A small transversal incision was done in the suprapubic area on top of the previously placed line and the incision was deepened through the subcutaneous tissue and through the fascia. The fascia flaps were elevated, and at the level of the midline between the rectus muscles, the peritoneal sac was approached and gently dissected and pushed to the left side. It was a little bit more difficult to enter the right retroperitoneal space and below the arcuate line, but it was possible to enter without any complications. The right retroperitoneal space was entered, and the peritoneal sac was further mobilized together. The ureter was pushed to the left side. The ureter was protected and visualized at all time. The vascular dissection was started between the iliac vessels using only gentle blunt dissection to avoid, injuries to the superior hypogastric plexus in this young man. Few presacral veins were identified and divided using bipolar electrocautery and middle sacral artery which was well represented partially imbedded in the soft tissue in front of the spine was divided using bipolar electrocautery, obtaining a good hemostasis. The vascular dissection was further continued using blunt dissection until both iliac vessels were mobilized, completed the right and left side of the spine obtaining a complete clearance of the entire disk space LS-S1. A needle was inserted in the disk exposed, and using intraoperative fluoroscopy, the level of the spine exposure was demonstrated.

The SynFrame was placed maintaining the exposure at the level of the disk LS-S1. At this point, Dr. G. came into the operating room and the case was turned to Dr. G. for the orthopedic part of the spinal fusion.
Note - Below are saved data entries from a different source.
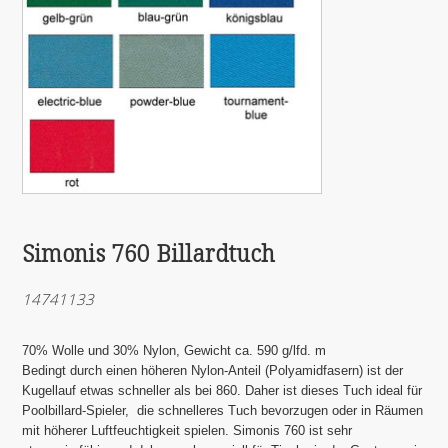
Simonis 760 Billardtuch
14741133
70% Wolle und 30% Nylon, Gewicht ca. 590 g/lfd. m
Bedingt durch einen höheren Nylon-Anteil (Polyamidfasern) ist der
Kugellauf etwas schneller als bei 860. Daher ist dieses Tuch ideal für
Poolbillard-Spieler, die schnelleres Tuch bevorzugen oder in Räumen
mit höherer Luftfeuchtigkeit spielen. Simonis 760 ist sehr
After his part of surgery was completed, I came back to the operating room and I took over the case again. very good hemostasis was noted. No injury was seen. At this point, a Vessel Guard patch measuring 5 x 7.5 cm was chosen, was tailored to match the shape of the vertebral space exposed and secured in place with 2 stitches for 4-0 PDS suturing the upper part of the patch to the anterior longitudinal ligament of the vertebral body LS. The patch was able to cover completely the entire anterior aspect of the spine exposed and the hardware used for the fusion. The retractor blades were very carefully gently removed allowing the iliac vessels and the peritoneal sac to come back in a normal anatomical position on top of the patch. At the end of the procedure, very good hemostasis was noticed, very good flow through the iliac vessels. No ureteral injuries and no lymphatic leak.

The abdomen was closed in a standard fashion using a stitch with O Vicryl to approximate the rectus muscle below the midline and then the anterior fascia layer was closed with continuous running O loop PDS. The subcutaneous tissue was irrigated. Local anesthesia was injected. At this point, the intraoperative fluoroscopy was used to x-ray the abdomen for the instrument count and no instruments were found in the surgical field. The subcutaneous tissue was closed with continuous running 2-0 Vicryl, and the skin was closed with continuous running 3-0 Monocryl subcuticular closure. Steri-strips and sterile dressing were applied.

The patient tolerated the procedure well. At this point, the patient was kept under general anesthesia and turned back to Dr. G. and anesthesiologist for the posterior part of the spinal fusion.